#### [Supplied entries]
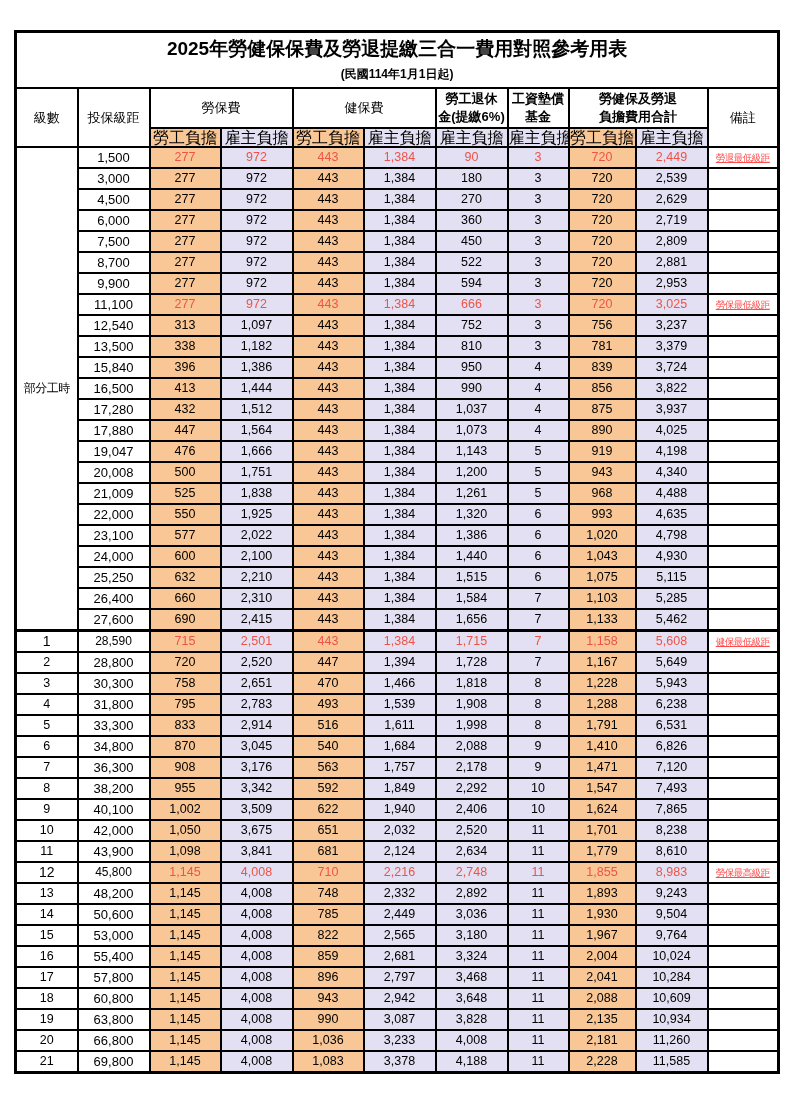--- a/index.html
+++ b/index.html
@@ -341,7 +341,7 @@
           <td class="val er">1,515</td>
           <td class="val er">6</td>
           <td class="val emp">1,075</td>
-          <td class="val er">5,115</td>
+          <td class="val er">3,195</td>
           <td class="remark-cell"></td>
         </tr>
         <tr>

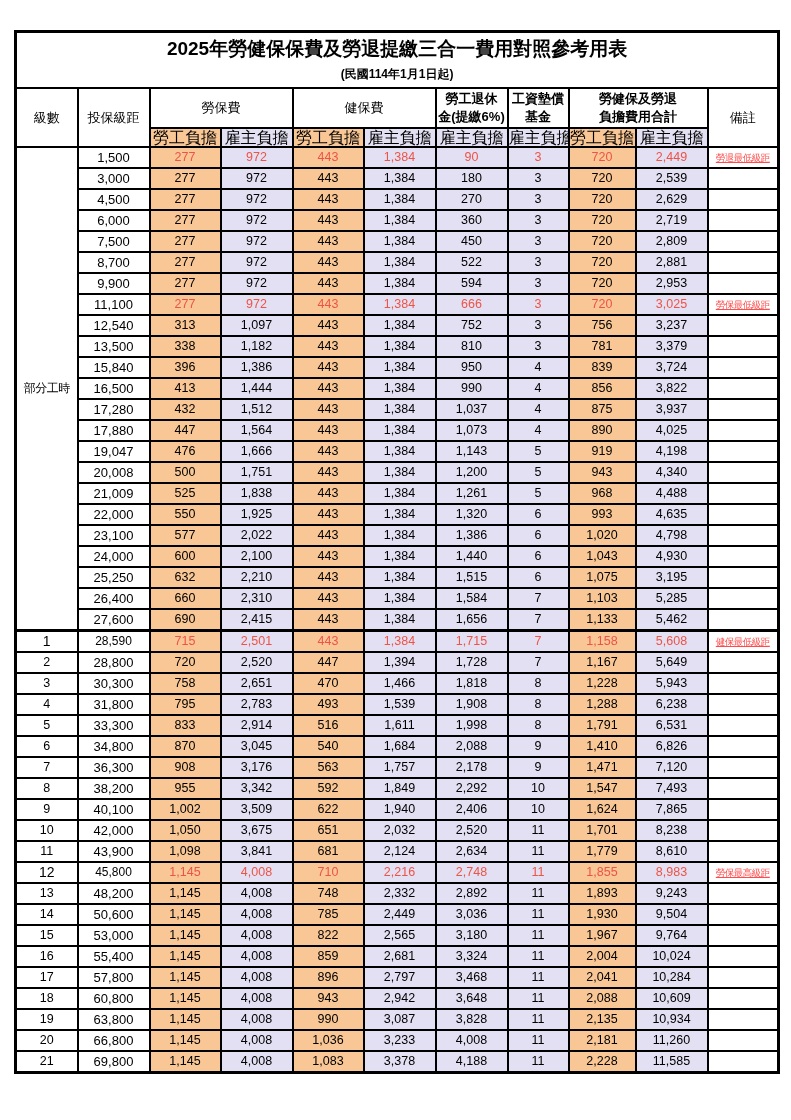--- a/index.html
+++ b/index.html
@@ -30,7 +30,7 @@
   .bracket-cell{font-size:13px;}
   .remark-cell{font-size:9.5px;color:var(--remark-red);letter-spacing:-0.5px;text-decoration:underline;}
   .red-row td.val{color:var(--highlight-red);}
-  .em-row .bracket-cell{font-size:12px;border-radius:10px;}
+  .em-row .bracket-cell{font-size:20px;border-radius:10px;}
   .em-row .level-cell{font-size:14px;}
   .section-start td{border-top:3px solid var(--border-color);}
   .part-time{font-size:12px;letter-spacing:-0.5px;}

#### [Your objective]
Tally the lines of the records holding the word "border", then state only the tally.

#### [Exercise answer]
3